Exercise materials START
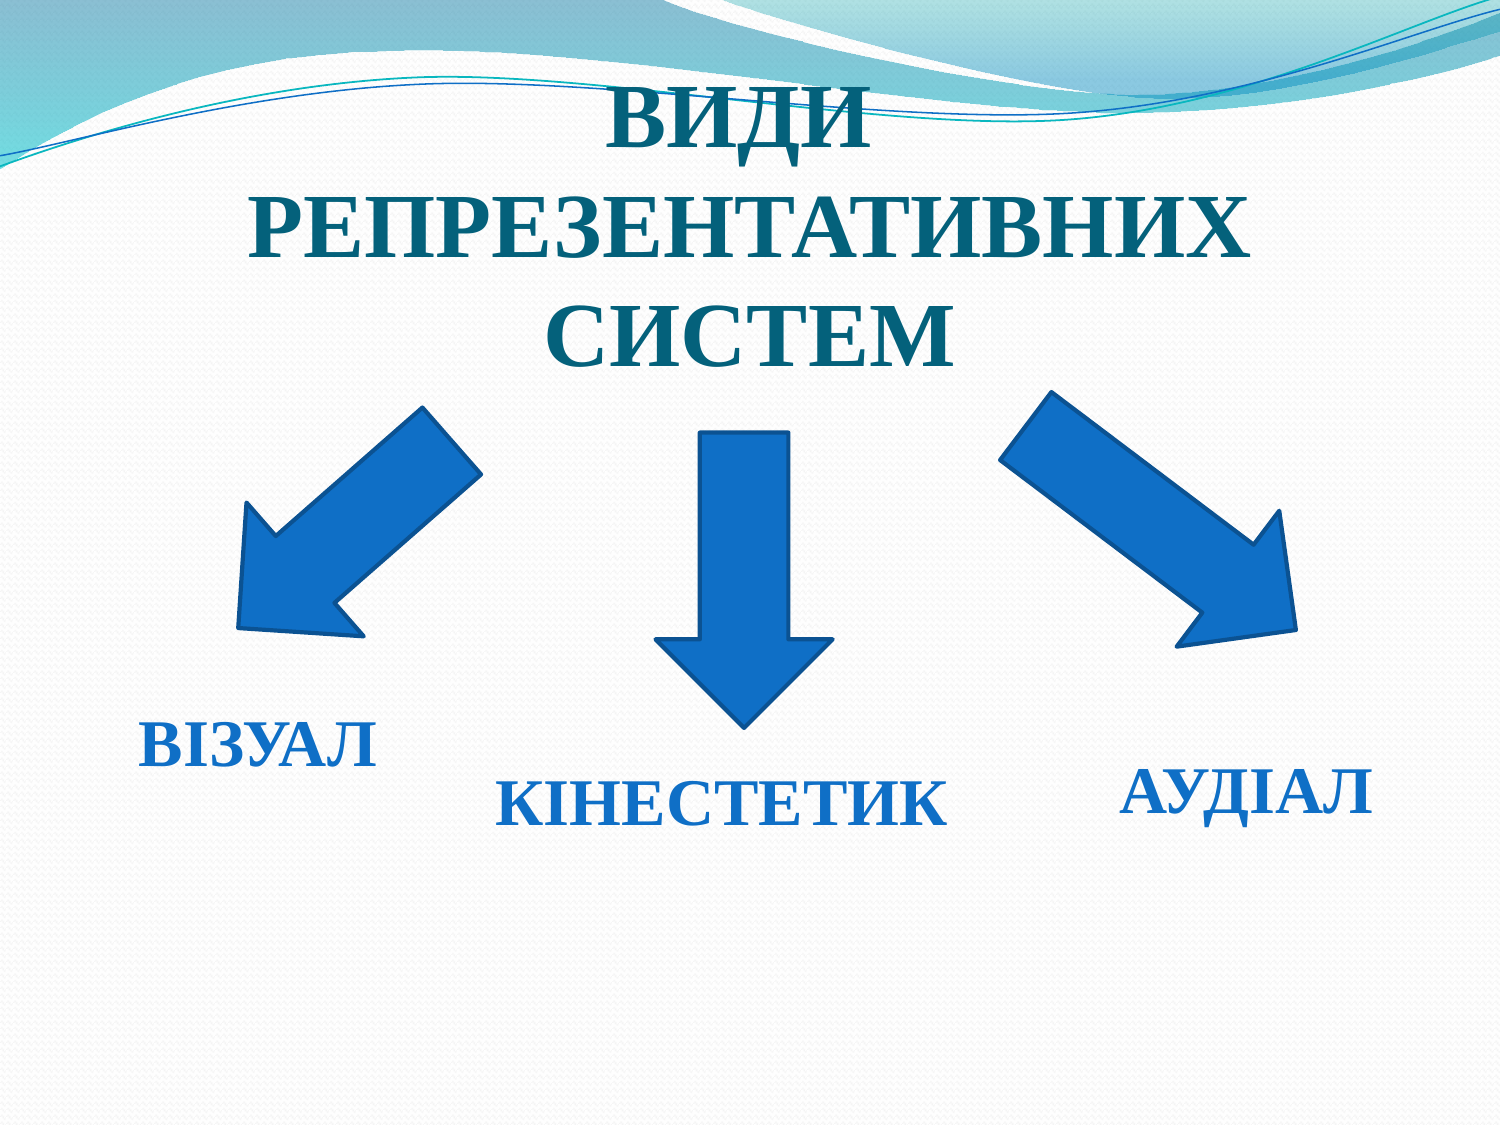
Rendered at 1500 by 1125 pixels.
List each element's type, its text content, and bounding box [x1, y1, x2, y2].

text_box [653, 430, 835, 731]
text_box АУДІАЛ [1104, 739, 1412, 835]
title ВИДИ РЕПРЕЗЕНТАТИВНИХ СИСТЕМ [75, 115, 1425, 386]
text_box ВІЗУАЛ [123, 692, 432, 788]
text_box [998, 389, 1298, 649]
text_box [236, 405, 484, 639]
text_box КІНЕСТЕТИК [480, 751, 964, 847]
Exercise materials END
● Exercise directions:
A faithful copy of the data is required: each word kept, each picture omitted.

● Problem solution:
Rendered at 1500 by 1125 pixels.
List each element's type, its text content, and bounding box [x1, y1, x2, y2].

text_box [653, 430, 835, 731]
text_box АУДІАЛ [1104, 739, 1412, 835]
title ВИДИ РЕПРЕЗЕНТАТИВНИХ СИСТЕМ [75, 115, 1425, 386]
text_box ВІЗУАЛ [123, 692, 432, 788]
text_box [998, 389, 1298, 649]
text_box [236, 405, 484, 639]
text_box КІНЕСТЕТИК [480, 751, 964, 847]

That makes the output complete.